**What you have to do**.
Please render each line of the rows below as a Markdown table with the columns Num and Line, numbering the lines and omitting blank ones. Leave the pictures out of the answer.

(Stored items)
* * *

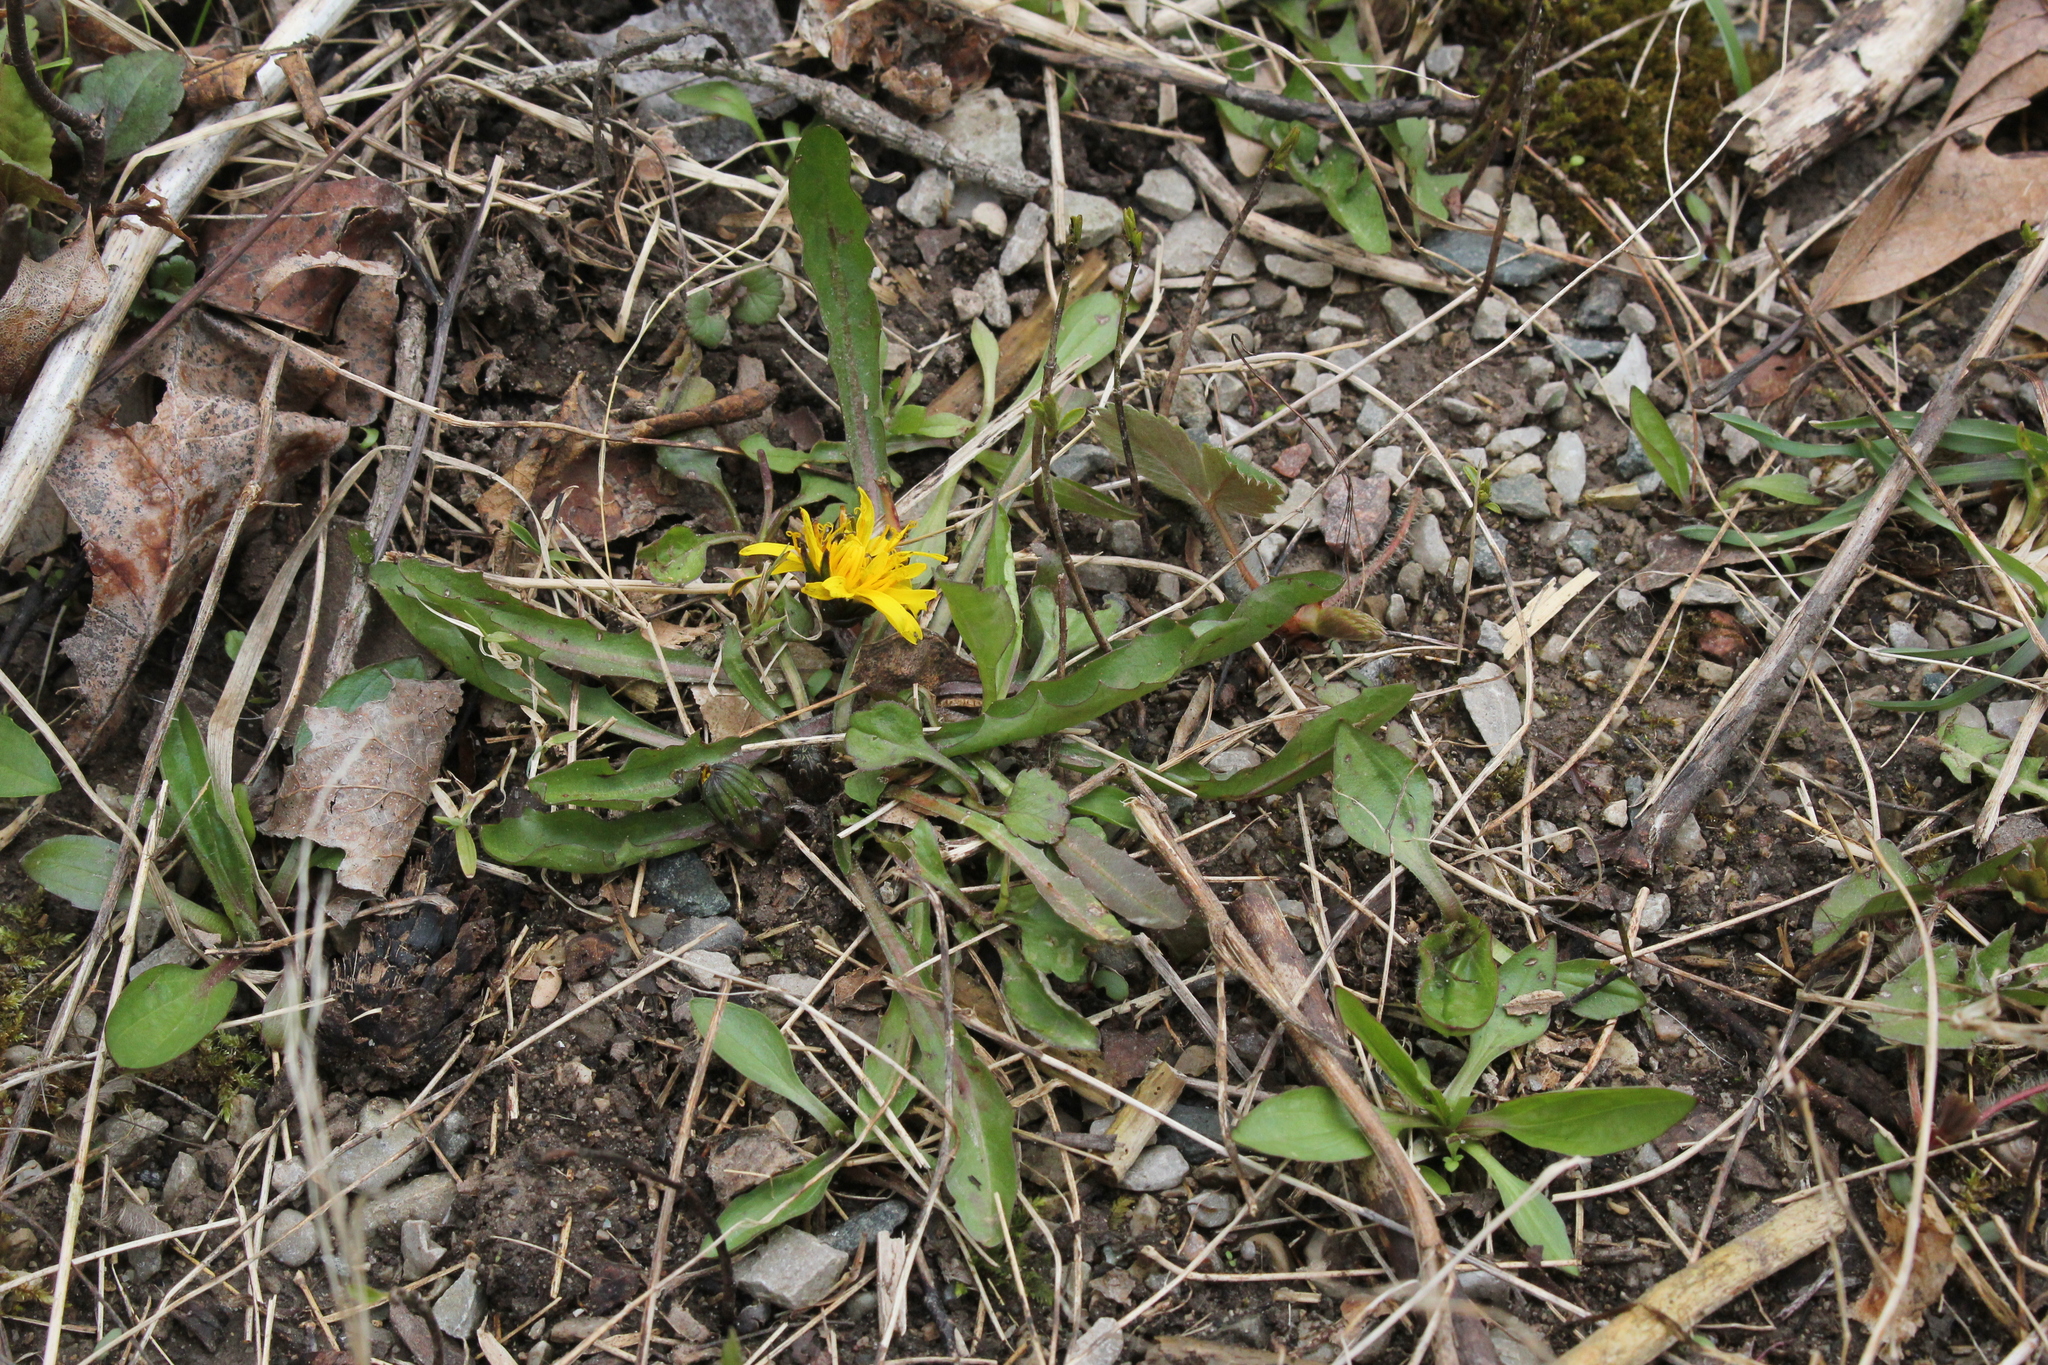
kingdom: Plantae
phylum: Tracheophyta
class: Magnoliopsida
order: Asterales
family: Asteraceae
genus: Taraxacum
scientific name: Taraxacum palustre
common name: Marsh dandelion
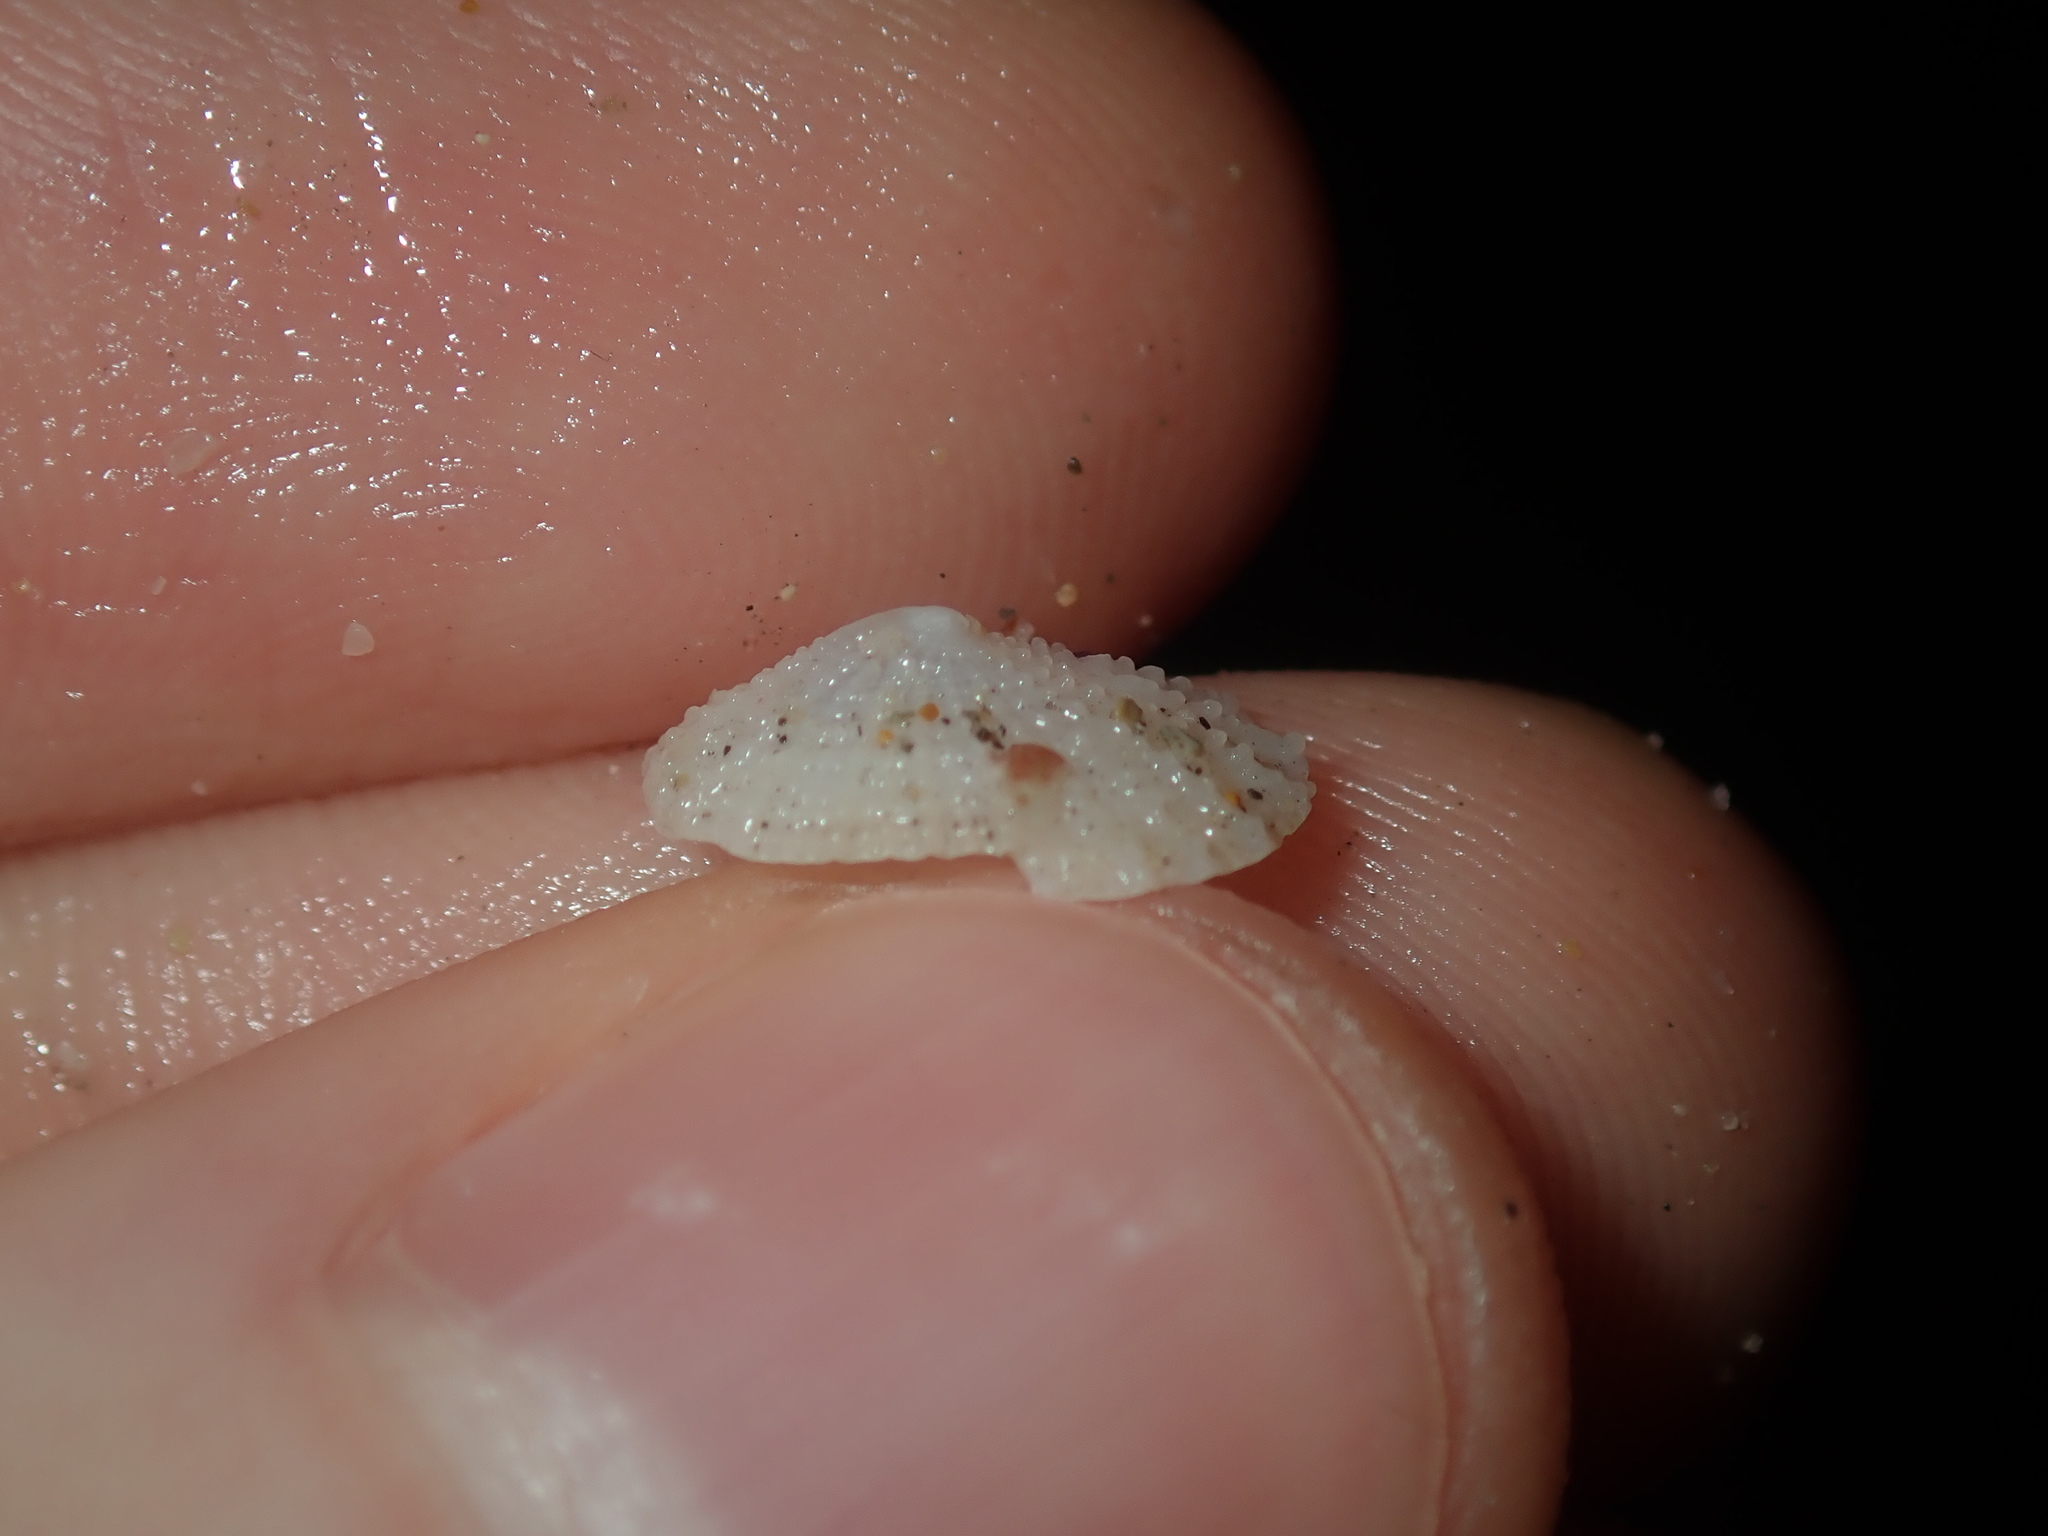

* * *

**Answer**.
| Num | Line |
|---|---|
| 1 | kingdom: Plantae |
| 2 | phylum: Tracheophyta |
| 3 | class: Magnoliopsida |
| 4 | order: Asterales |
| 5 | family: Asteraceae |
| 6 | genus: Taraxacum |
| 7 | scientific name: Taraxacum palustre |
| 8 | common name: Marsh dandelion |